Even as local governments greatly limit their services during this unprecedented time, Second Nurture is ramping up our work at four of our eight new partner communities in LA County via remote introductory sessions and agency orientations.
We are also continuing to support our families in our thriving Wilshire Blvd Temple cohort who are in lockdown with their children, waiting for their children to come home, or in painful limbo as their adoption finalizations are postponed: holding remote bagel brunches where we gather to share a meal and talk through challenges and connecting in other ways such as remote trauma-informed yoga with the talented Kate O’Hara of Thriving Tree Yoga LLC.

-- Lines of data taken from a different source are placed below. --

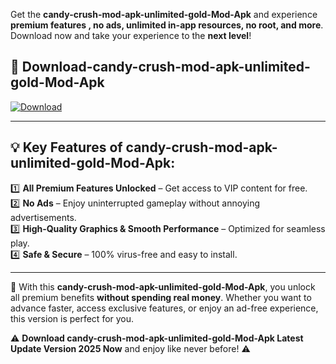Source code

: 

Get the **candy-crush-mod-apk-unlimited-gold-Mod-Apk** and experience **premium features , no ads, unlimited in-app resources, no root, and more**. Download now and take your experience to the **next level**!

## 📲 **Download-candy-crush-mod-apk-unlimited-gold-Mod-Apk**  

[![Download](https://i.imgur.com/s9jy2pZ.png)](https://andorid.site?title=candy-crush-mod-apk-unlimited-gold&ref=13)

---

## 💡 **Key Features of candy-crush-mod-apk-unlimited-gold-Mod-Apk:**

1️⃣  **All Premium Features Unlocked** – Get access to VIP content for free.  
2️⃣  **No Ads** – Enjoy uninterrupted gameplay without annoying advertisements.  
3️⃣  **High-Quality Graphics & Smooth Performance** – Optimized for seamless play.  
4️⃣  **Safe & Secure** – 100% virus-free and easy to install.  

---

📌 With this **candy-crush-mod-apk-unlimited-gold-Mod-Apk**, you unlock all premium benefits **without spending real money**. Whether you want to advance faster, access exclusive features, or enjoy an ad-free experience, this version is perfect for you.  

⚠️ **Download candy-crush-mod-apk-unlimited-gold-Mod-Apk Latest Update Version 2025 Now** and enjoy like never before! ⚠️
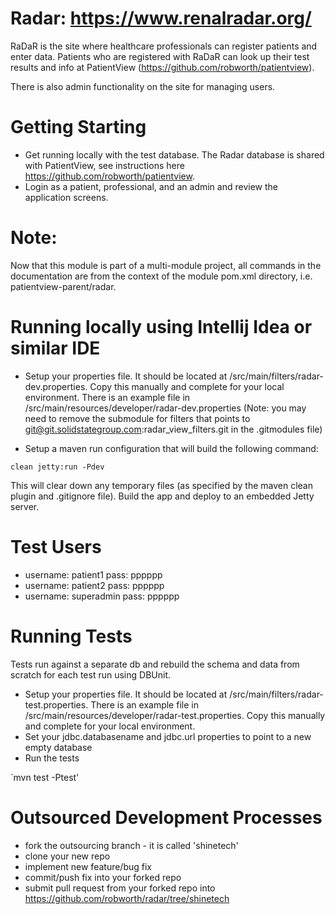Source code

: Radar: https://www.renalradar.org/
=================================

RaDaR is the site where healthcare professionals can register patients and enter data.
Patients who are registered with RaDaR can look up their test results and info at PatientView (https://github.com/robworth/patientview).

There is also admin functionality on the site for managing users.


Getting Starting
================

- Get running locally with the test database.  The Radar database is shared with PatientView, see instructions here https://github.com/robworth/patientview.
- Login as a patient, professional, and an admin and review the application screens.

Note:
=====

Now that this module is part of a multi-module project, all commands in the documentation are from the context of the module pom.xml directory,
i.e. patientview-parent/radar.


Running locally using Intellij Idea or similar IDE
==================================================

- Setup your properties file.  It should be located at /src/main/filters/radar-dev.properties.
Copy this manually and complete for your local environment.  There is an example file in /src/main/resources/developer/radar-dev.properties
(Note: you may need to remove the submodule for filters that points to git@git.solidstategroup.com:radar_view_filters.git in the .gitmodules file)

- Setup a maven run configuration that will build the following command:

`clean jetty:run -Pdev`

This will clear down any temporary files (as specified by the maven clean plugin and .gitignore file).
Build the app and deploy to an embedded Jetty server.


Test Users
==========

- username: patient1    pass:  pppppp
- username: patient2    pass:  pppppp
- username: superadmin  pass:  pppppp


Running Tests
=============

Tests run against a separate db and rebuild the schema and data from scratch for each test run using DBUnit.

- Setup your properties file.  It should be located at /src/main/filters/radar-test.properties.  There is an example file in /src/main/resources/developer/radar-test.properties.
  Copy this manually and complete for your local environment.
- Set your jdbc.databasename and jdbc.url properties to point to a new empty database
- Run the tests

`mvn test -Ptest'


Outsourced Development Processes
================================

- fork the outsourcing branch - it is called 'shinetech'
- clone your new repo
- implement new feature/bug fix
- commit/push fix into your forked repo
- submit pull request from your forked repo into https://github.com/robworth/radar/tree/shinetech

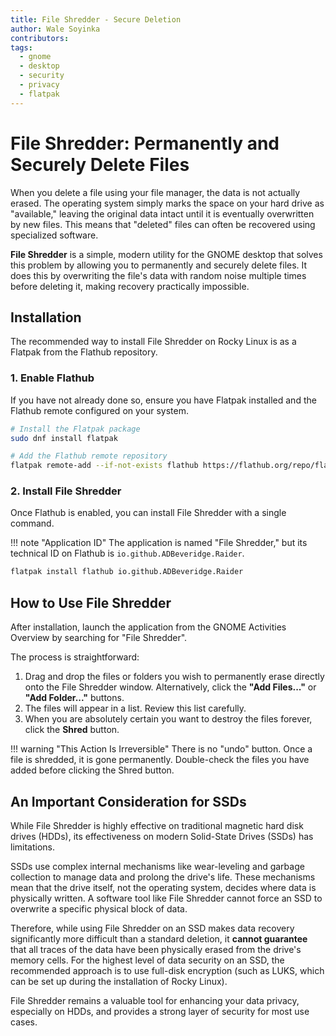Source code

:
 ```yaml
---
title: File Shredder - Secure Deletion
author: Wale Soyinka
contributors:
tags:
  - gnome
  - desktop
  - security
  - privacy
  - flatpak
---
```


# **File Shredder: Permanently and Securely Delete Files**

When you delete a file using your file manager, the data is not actually erased. The operating system simply marks the space on your hard drive as "available," leaving the original data intact until it is eventually overwritten by new files. This means that "deleted" files can often be recovered using specialized software.

**File Shredder** is a simple, modern utility for the GNOME desktop that solves this problem by allowing you to permanently and securely delete files. It does this by overwriting the file's data with random noise multiple times before deleting it, making recovery practically impossible.

## **Installation**

The recommended way to install File Shredder on Rocky Linux is as a Flatpak from the Flathub repository.

### **1. Enable Flathub**

If you have not already done so, ensure you have Flatpak installed and the Flathub remote configured on your system.

```bash
# Install the Flatpak package
sudo dnf install flatpak

# Add the Flathub remote repository
flatpak remote-add --if-not-exists flathub https://flathub.org/repo/flathub.flatpakrepo
```

### **2. Install File Shredder**

Once Flathub is enabled, you can install File Shredder with a single command.

!!! note "Application ID"
    The application is named "File Shredder," but its technical ID on Flathub is `io.github.ADBeveridge.Raider`.

```bash
flatpak install flathub io.github.ADBeveridge.Raider
```

## **How to Use File Shredder**

After installation, launch the application from the GNOME Activities Overview by searching for "File Shredder".

The process is straightforward:

1.  Drag and drop the files or folders you wish to permanently erase directly onto the File Shredder window. Alternatively, click the **"Add Files..."** or **"Add Folder..."** buttons.
2.  The files will appear in a list. Review this list carefully.
3.  When you are absolutely certain you want to destroy the files forever, click the **Shred** button.

!!! warning "This Action Is Irreversible"
    There is no "undo" button. Once a file is shredded, it is gone permanently. Double-check the files you have added before clicking the Shred button.

## **An Important Consideration for SSDs**

While File Shredder is highly effective on traditional magnetic hard disk drives (HDDs), its effectiveness on modern Solid-State Drives (SSDs) has limitations.

SSDs use complex internal mechanisms like wear-leveling and garbage collection to manage data and prolong the drive's life. These mechanisms mean that the drive itself, not the operating system, decides where data is physically written. A software tool like File Shredder cannot force an SSD to overwrite a specific physical block of data.

Therefore, while using File Shredder on an SSD makes data recovery significantly more difficult than a standard deletion, it **cannot guarantee** that all traces of the data have been physically erased from the drive's memory cells. For the highest level of data security on an SSD, the recommended approach is to use full-disk encryption (such as LUKS, which can be set up during the installation of Rocky Linux).

File Shredder remains a valuable tool for enhancing your data privacy, especially on HDDs, and provides a strong layer of security for most use cases.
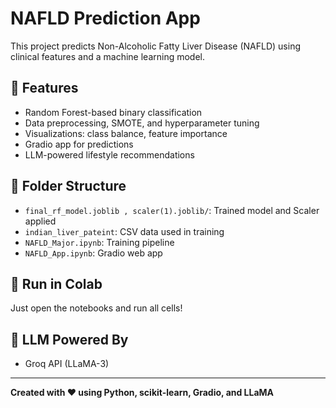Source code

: # NAFLD Prediction App

This project predicts Non-Alcoholic Fatty Liver Disease (NAFLD) using clinical features and a machine learning model.

## 🔬 Features
- Random Forest-based binary classification
- Data preprocessing, SMOTE, and hyperparameter tuning
- Visualizations: class balance, feature importance
- Gradio app for predictions
- LLM-powered lifestyle recommendations

## 📁 Folder Structure
- `final_rf_model.joblib , scaler(1).joblib/`: Trained model and Scaler applied
- `indian_liver_pateint`: CSV data used in training
- `NAFLD_Major.ipynb`: Training pipeline
- `NAFLD_App.ipynb`: Gradio web app

## 🚀 Run in Colab
Just open the notebooks and run all cells!

## 🧠 LLM Powered By
- Groq API (LLaMA-3)

---

**Created with ❤️ using Python, scikit-learn, Gradio, and LLaMA**
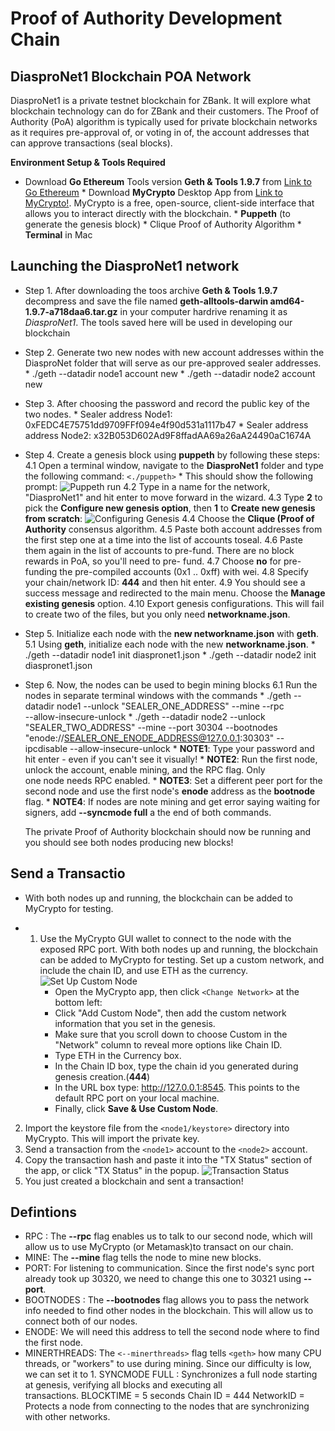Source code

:# Proof of Authority Development Chain

## DiasproNet1 Blockchain POA Network

DiasproNet1 is a private testnet blockchain for ZBank. It will explore what blockchain technology can do for ZBank and their customers. The Proof of Authority (PoA) algorithm is typically used for private blockchain networks as it requires pre-approval of, or voting in of, the account addresses that can approve transactions (seal blocks).

**Environment Setup & Tools Required**

   * Download **Go Ethereum** Tools version **Geth & Tools 1.9.7** from [Link to Go Ethereum](https://geth.ethereum.org/downloads/)
    * Download **MyCrypto** Desktop App from [Link to MyCrypto!](https://download.mycrypto.com/). MyCrypto is a free, open-source, client-side interface that allows you to interact directly with the blockchain.
    * **Puppeth** (to generate the genesis block)
    * Clique Proof of Authority Algorithm
    * **Terminal** in Mac

## Launching the DiasproNet1 network

* Step 1. After downloading the toos archive **Geth & Tools 1.9.7** decompress and save the file named **geth-alltools-darwin amd64-1.9.7-a718daa6.tar.gz** in your computer hardrive renaming it as *DiasproNet1*. The tools saved here will be used in developing our blockchain

* Step 2. Generate two new nodes with new account addresses within the DiasproNet folder that will serve as our pre-approved     sealer addresses. 
            * ./geth --datadir node1 account new
            * ./geth --datadir node2 account new

* Step 3. After choosing the password and record the public key of the two nodes.
            * Sealer address Node1: 0xFEDC4E75751dd9709FFf094e4f90d531a1117b47
            * Sealer address address Node2: x32B053D602Ad9F8ffadAA69a26aA24490aC1674A

* Step 4. Create a genesis block using **puppeth** by following these steps:
        4.1   Open a terminal window, navigate to the **DiasproNet1** folder and type the following command:
              `<./puppeth>`
              * This should show the following prompt:
              ![Puppeth run](../screenshots/Run_Puppeth.png)
        4.2   Type in a name for the network, "DiasproNet1" and hit enter to move forward in the wizard.
        4.3   Type **2** to pick the **Configure new genesis option**, then **1** to **Create new genesis from scratch**:
              ![Configuring Genesis](../screenshots/Configuring_Genesis.png)
        4.4   Choose the **Clique (Proof of Authority** consensus algorithm.
        4.5   Paste both account addresses from the first step one at a time into the list of accounts toseal.
        4.6   Paste them again in the list of accounts to pre-fund. There are no block rewards in PoA, so you'll need to pre-
              fund.
        4.7   Choose **no** for pre-funding the pre-compiled accounts (0x1 .. 0xff) with wei.
        4.8   Specify your chain/network ID: **444** and then hit enter. 
        4.9   You should see a success message and redirected to the main menu. Choose the **Manage existing genesis** option.
        4.10  Export genesis configurations. This will fail to create two of the files, but you only need **networkname.json**.

* Step 5. Initialize each node with the **new networkname.json** with **geth**.
        5.1   Using **geth**, initialize each node with the new **networkname.json**.
                *   ./geth --datadir node1 init diaspronet1.json
                *   ./geth --datadir node2 init diaspronet1.json

* Step 6. Now, the nodes can be used to begin mining blocks
        6.1   Run the nodes in separate terminal windows with the commands
                *   ./geth --datadir node1 --unlock "SEALER_ONE_ADDRESS" --mine --rpc   
                    --allow-insecure-unlock
                *   ./geth --datadir node2 --unlock "SEALER_TWO_ADDRESS" --mine --port 30304 --bootnodes 
                    "enode://SEALER_ONE_ENODE_ADDRESS@127.0.0.1:30303" --ipcdisable --allow-insecure-unlock
                *   **NOTE1**: Type your password and hit enter - even if you can't see it visually!
                *   **NOTE2**: Run the first node, unlock the account, enable mining, and the RPC flag. Only   
                           one node needs RPC enabled.
                *   **NOTE3**: Set a different peer port for the second node and use the first node's **enode** 
                           address as the **bootnode** flag.
                *   **NOTE4**: If nodes are note mining and get error saying waiting for signers, add **--syncmode full** a the end of both commands.
                
                
  The private Proof of Authority blockchain should now be running  and you should see both nodes producing new blocks!

## Send a Transactio

* With both nodes up and running, the blockchain can be added to MyCrypto for testing.

 * 1.  Use the MyCrypto GUI wallet to connect to the node with the exposed RPC port. 
       With both nodes up and running, the blockchain can be added to MyCrypto for testing. 
       Set up a custom network, and include the chain ID, and use ETH as the currency.
        ![Set Up Custom Node](../screenshots/Setting_up_Custome_Node.png)
       *   Open the MyCrypto app, then click `<Change Network>` at the bottom left:
       *   Click "Add Custom Node", then add the custom network information that you set in the genesis.
       *   Make sure that you scroll down to choose Custom in the "Network" column to reveal more  options like Chain ID.
       *   Type ETH in the Currency box.
       *   In the Chain ID box, type the chain id you generated during genesis creation.(**444**)
       *   In the URL box type: http://127.0.0.1:8545.  This points to the default RPC port on your local machine.
       *   Finally, click **Save & Use Custom Node**.
       
  2.  Import the keystore file from the `<node1/keystore>` directory into MyCrypto. This will import the private key.
  3.  Send a transaction from the `<node1>` account to the `<node2>` account.
  4.  Copy the transaction hash and paste it into the "TX Status" section of the app, or click "TX Status" in the popup.
        ![Transaction Status](../screenshots/TX_Status.png)
  5.  You just created a blockchain and sent a transaction!

## Defintions

* RPC :   The **--rpc** flag enables us to talk to our second node, which will allow us to use MyCrypto  (or Metamask)to transact on our chain.
* MINE:   The **--mine** flag tells the node to mine new blocks.
* PORT:   For listening to communication. Since the first node's sync port already took up 30320, we need to change this one to 30321 using **--port**.
* BOOTNODES : The **--bootnodes** flag allows you to pass the network info needed to find other nodes in the blockchain. This will allow us to connect both of our nodes.
* ENODE:  We will need this address to tell the second node where to find the first node.
* MINERTHREADS:   The `<--minerthreads>` flag tells `<geth>` how many CPU threads, or "workers" to use 
                    during mining. Since our difficulty is low, we can set it to 1.
    SYNCMODE FULL : Synchronizes a full node starting at genesis, verifying all blocks and executing all   
                    transactions. 
    BLOCKTIME = 5 seconds
    Chain ID = 444
    NetworkID = Protects a node from connecting to the nodes that are synchronizing with other networks.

Meanwhile, Susan is hard at work improving the Jewish educational materials. The Dave Thomas Foundation renewed their generous support to bring the resources we created (through their generosity) last year to a new level—professionally designed, web-friendly and branded. We are also thrilled to report that we have exceeded our goal to raise the $60k needed to trigger the second year donation of the generous Benmosche three-year commitment. Another generous grant from the Aviv Foundation helped us meet that goal.
We are having similar success in Columbus, receiving a renewed grant from Mentor Central Ohio, and a new grant from the Ohio Council for the Arts, to fund our collaborative effort to create a mentorship community for Transitional Age Youth (TAY) at the Harmony Project from Star House’s Carol Stewart Village, and the professional expertise of Starfish Alliance to guide us. When social isolation measures are lifted, the new mentors will be ready to welcome the youth into the Harmony Project Choir.
In these months, we are all counting the days—both to a safe freedom from isolation and, for Jews, to Shavuot to mark the moment God gave us the Torah at Mt. Sinai. But none of us h9lds the longing of the children and teens in foster care who count the days until their own Sinai, their own covenant of belonging, with no marked date to believe in.